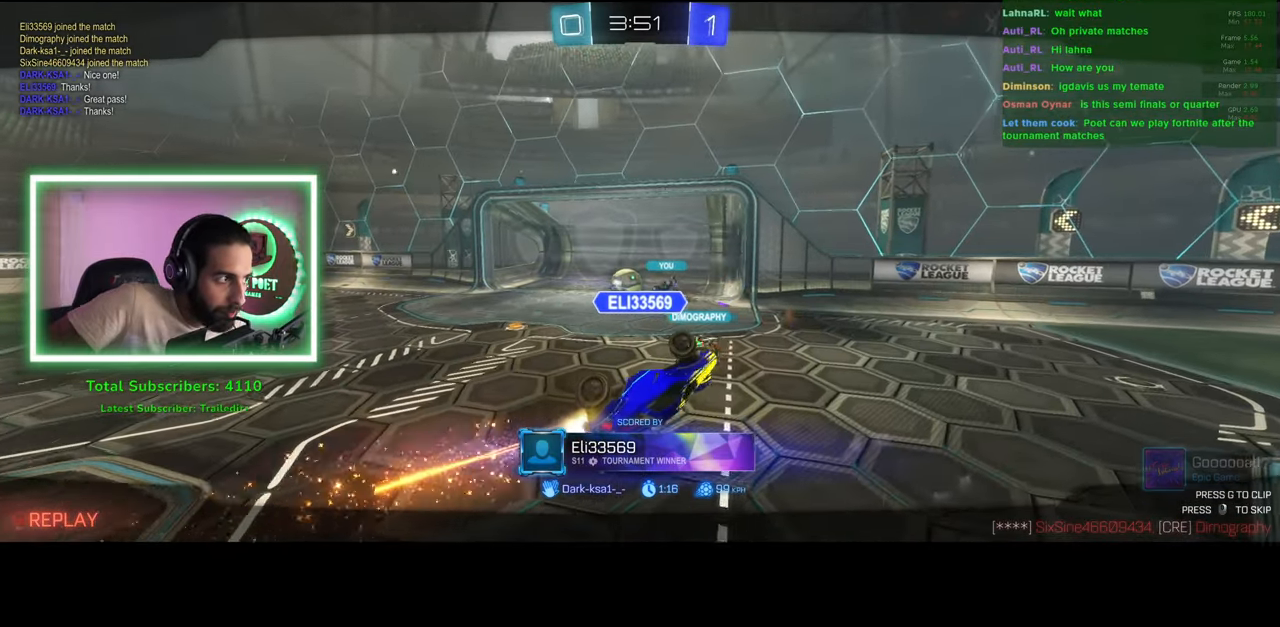
{"keys": [], "mouse": [], "events": []}
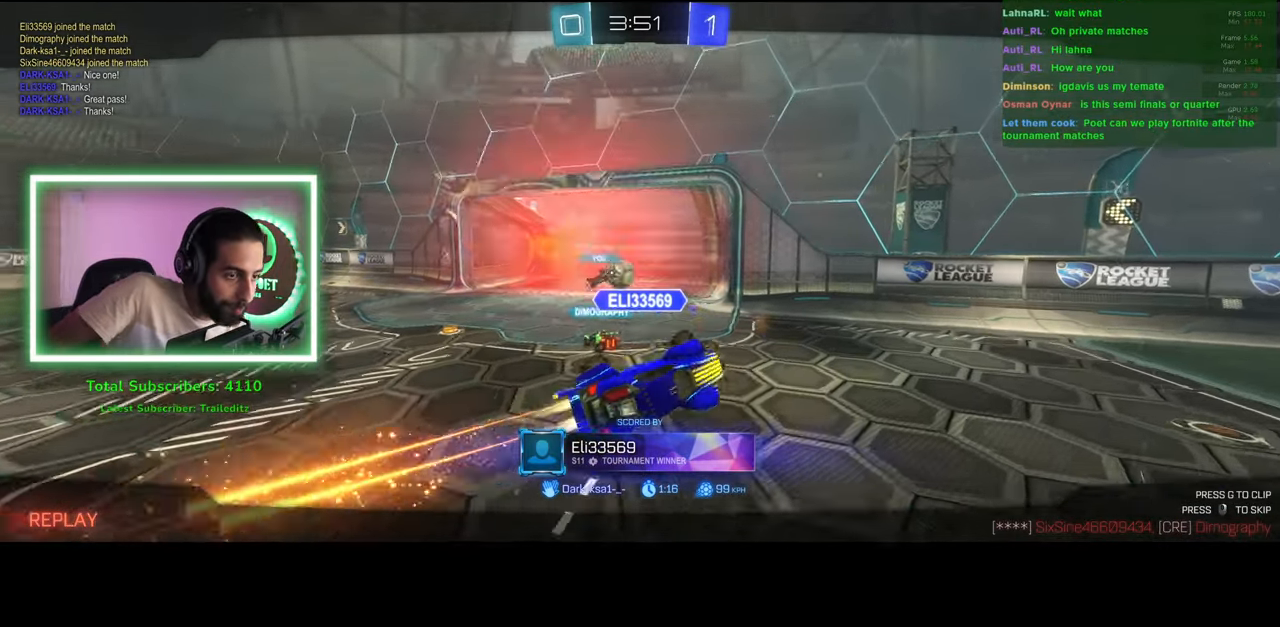
{"keys": [], "mouse": [], "events": []}
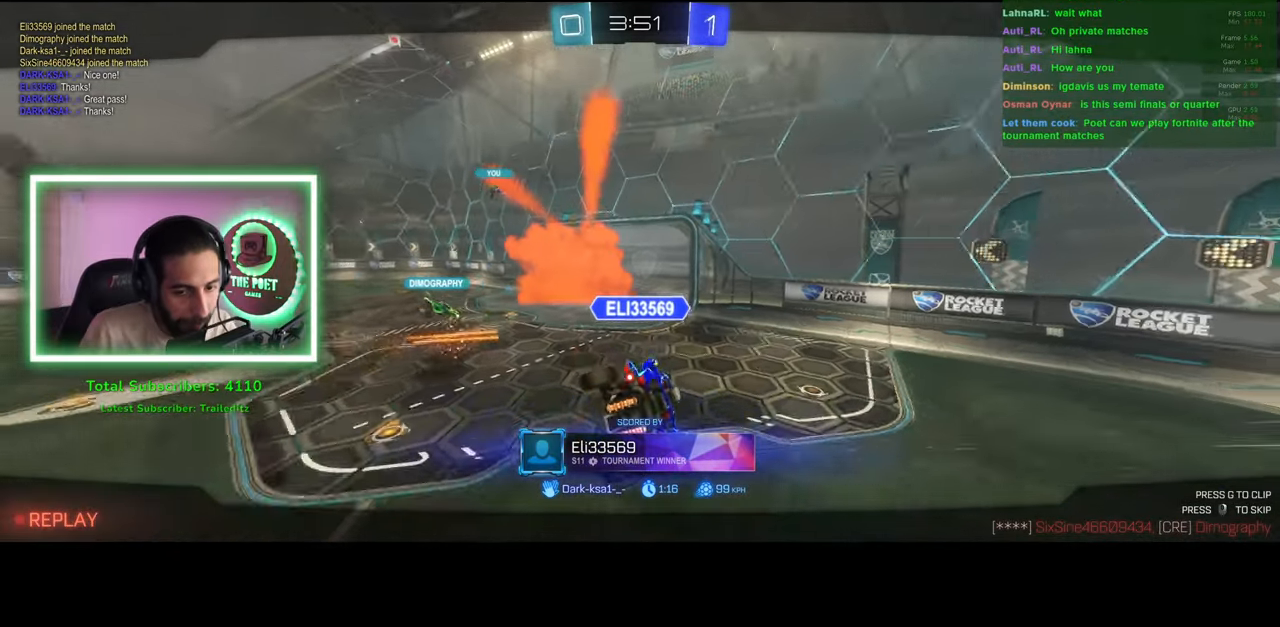
{"keys": [], "mouse": [], "events": [[100, "mouse_right", "down"], [133, "mouse_right", "up"], [133, "mouse_wheel", "down"], [233, "mouse_wheel", "up"]]}
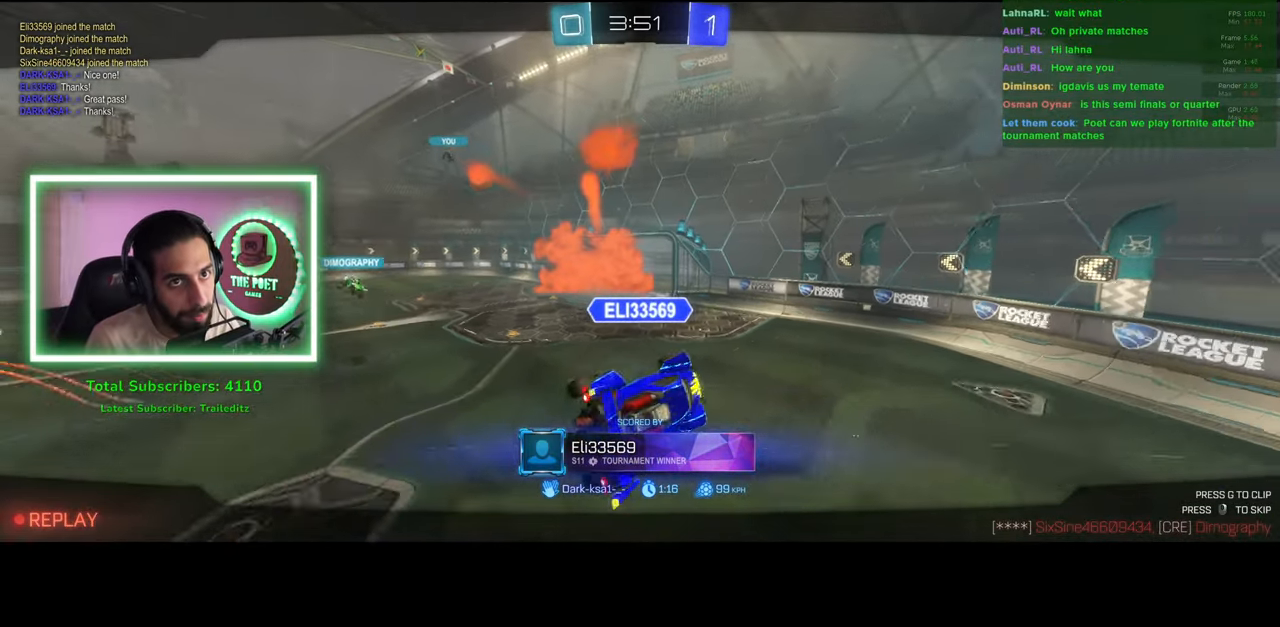
{"keys": [], "mouse": [], "events": []}
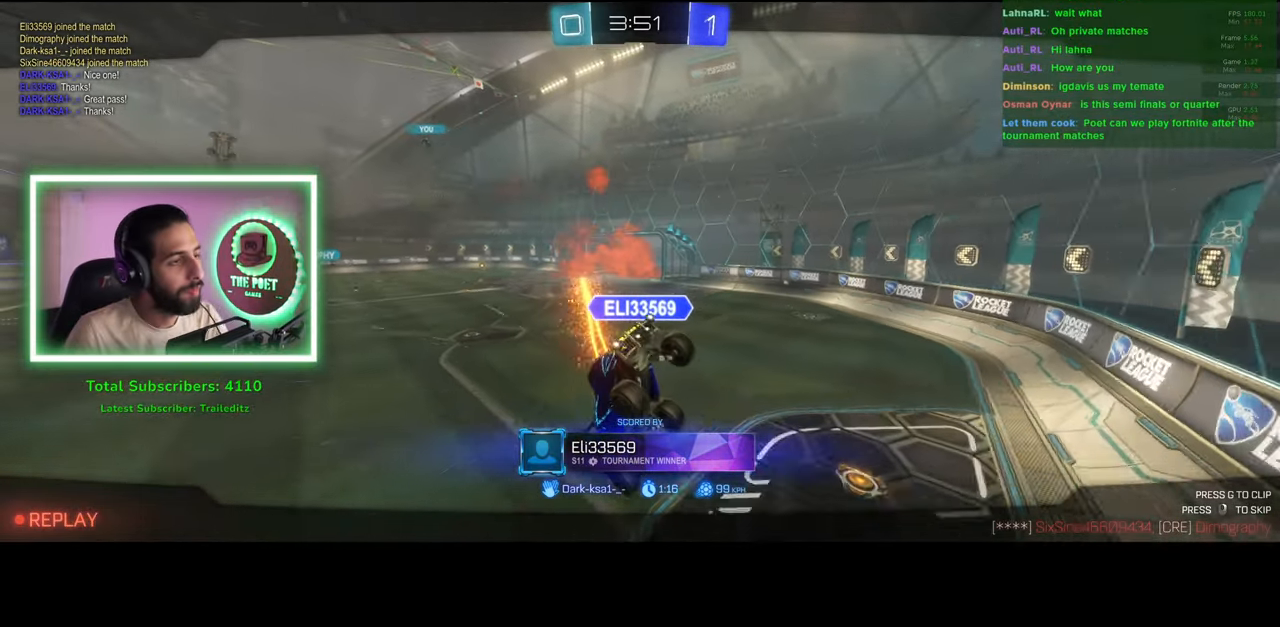
{"keys": ["w"], "mouse": [], "events": [[383, "w", "down"]]}
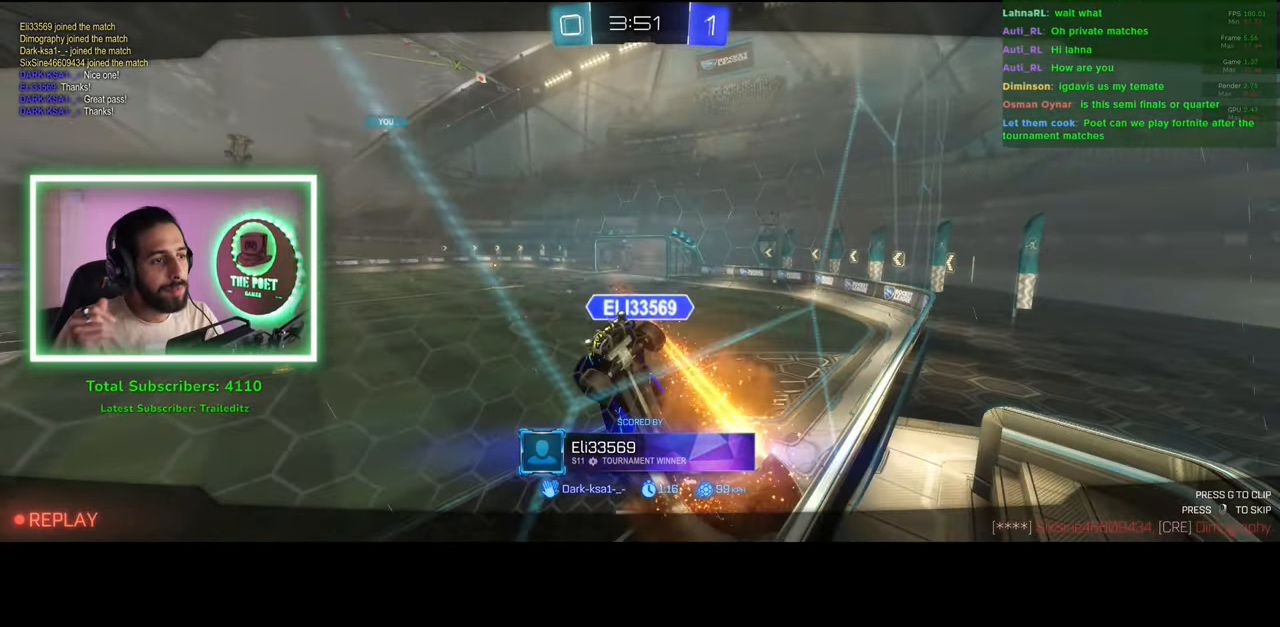
{"keys": ["w"], "mouse": [], "events": []}
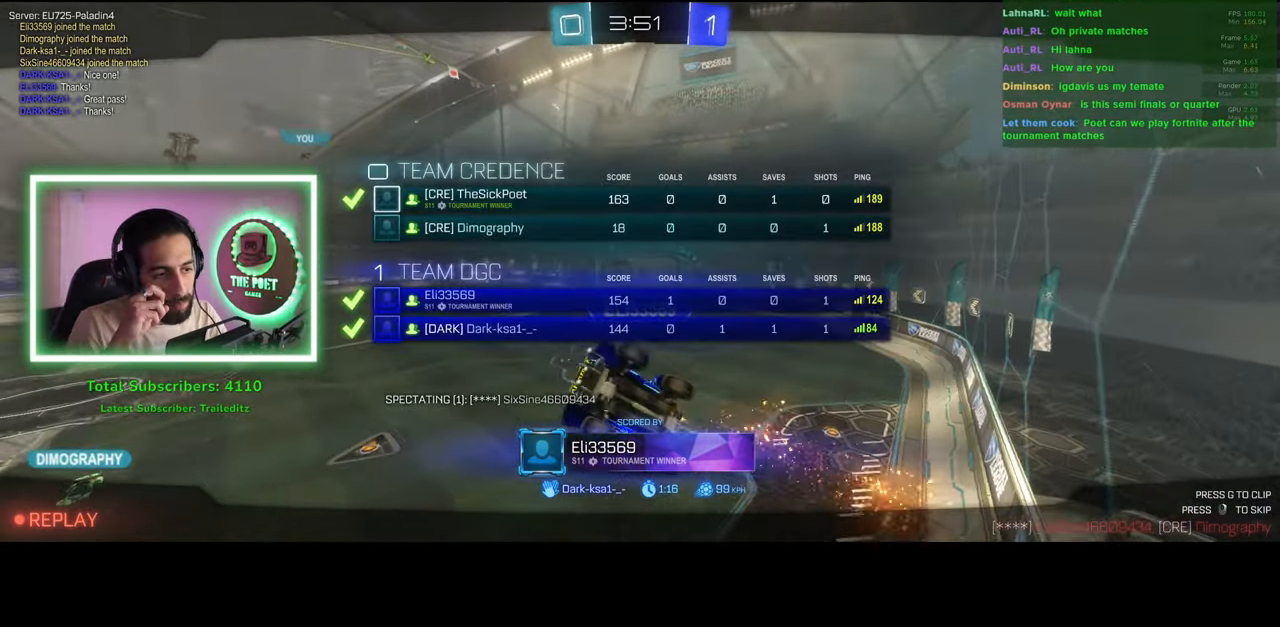
{"keys": ["w"], "mouse": [], "events": []}
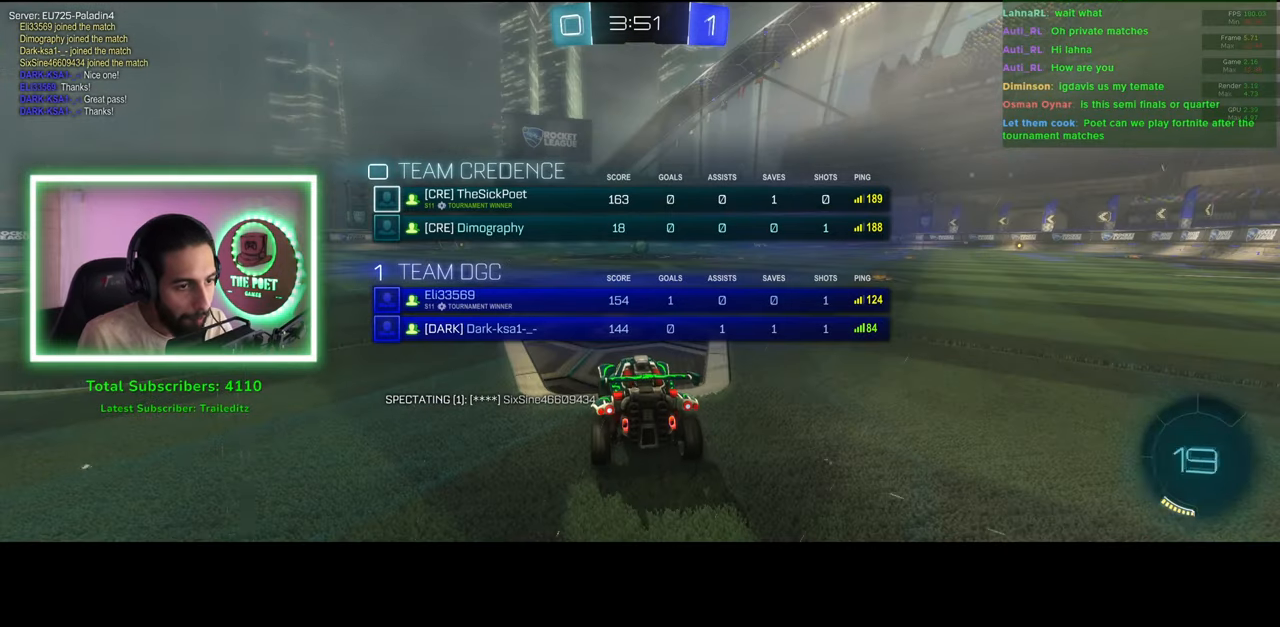
{"keys": ["w"], "mouse": ["wheel"], "events": [[450, "mouse_wheel", "down"]]}
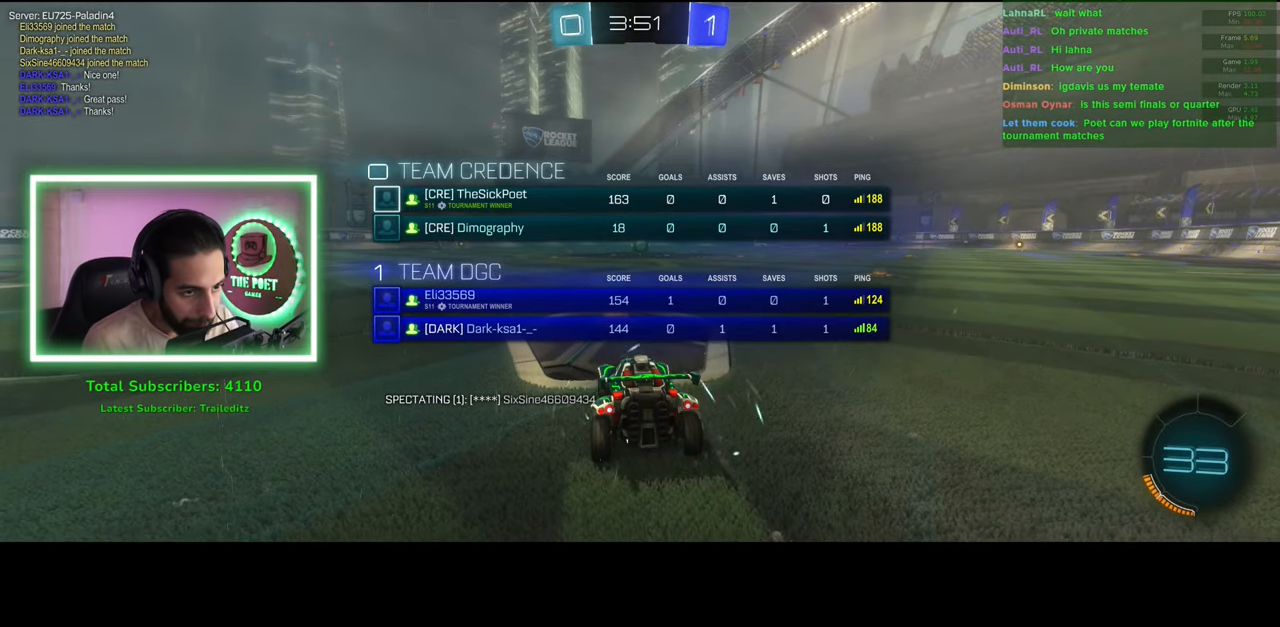
{"keys": ["w"], "mouse": [], "events": [[383, "mouse_wheel", "up"], [400, "mouse_wheel", "down"], [416, "mouse_wheel", "up"]]}
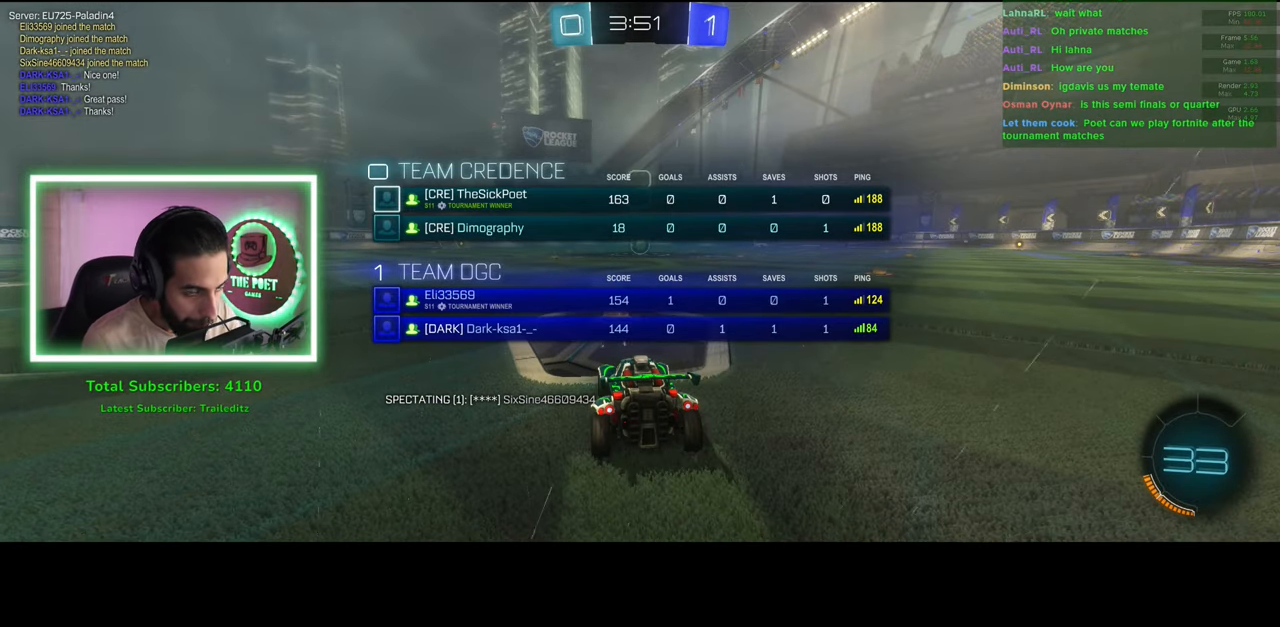
{"keys": ["w"], "mouse": ["wheel"], "events": [[316, "mouse_wheel", "down"], [366, "mouse_wheel", "up"], [466, "mouse_wheel", "down"]]}
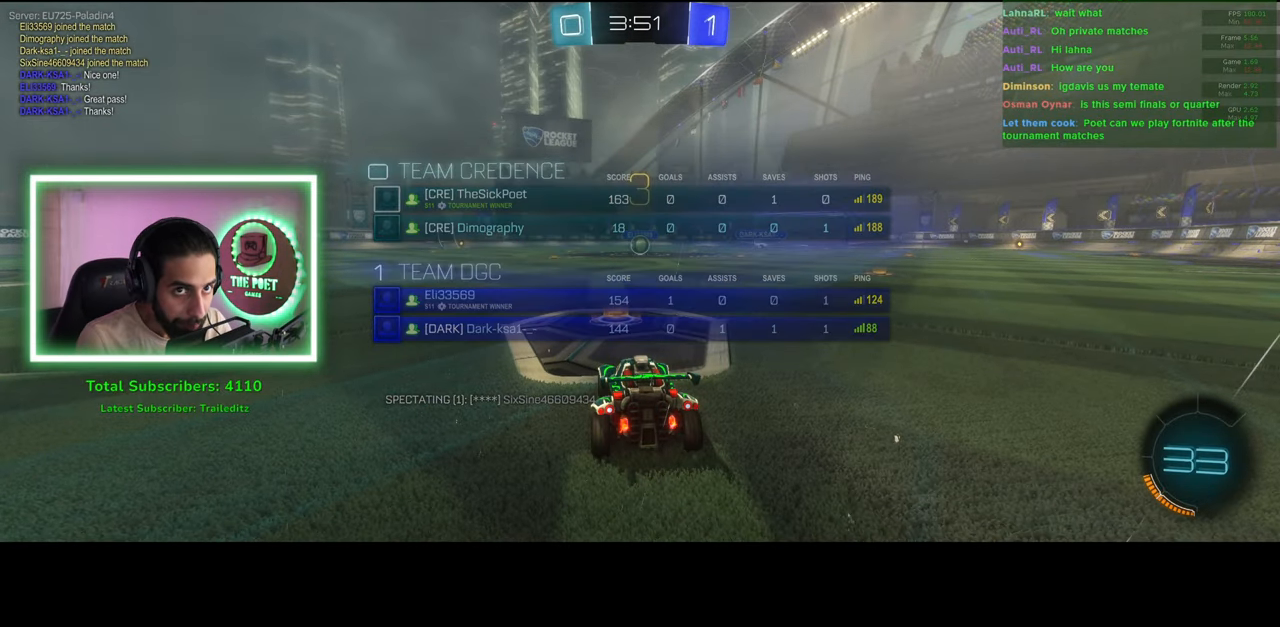
{"keys": [], "mouse": [], "events": [[16, "mouse_wheel", "up"], [233, "w", "up"]]}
####
Extract from the data every line where "down" shows up.

{"keys": [], "mouse": [], "events": [[100, "mouse_right", "down"], [133, "mouse_right", "up"], [133, "mouse_wheel", "down"], [233, "mouse_wheel", "up"]]}
{"keys": ["w"], "mouse": [], "events": [[383, "w", "down"]]}
{"keys": ["w"], "mouse": ["wheel"], "events": [[450, "mouse_wheel", "down"]]}
{"keys": ["w"], "mouse": [], "events": [[383, "mouse_wheel", "up"], [400, "mouse_wheel", "down"], [416, "mouse_wheel", "up"]]}
{"keys": ["w"], "mouse": ["wheel"], "events": [[316, "mouse_wheel", "down"], [366, "mouse_wheel", "up"], [466, "mouse_wheel", "down"]]}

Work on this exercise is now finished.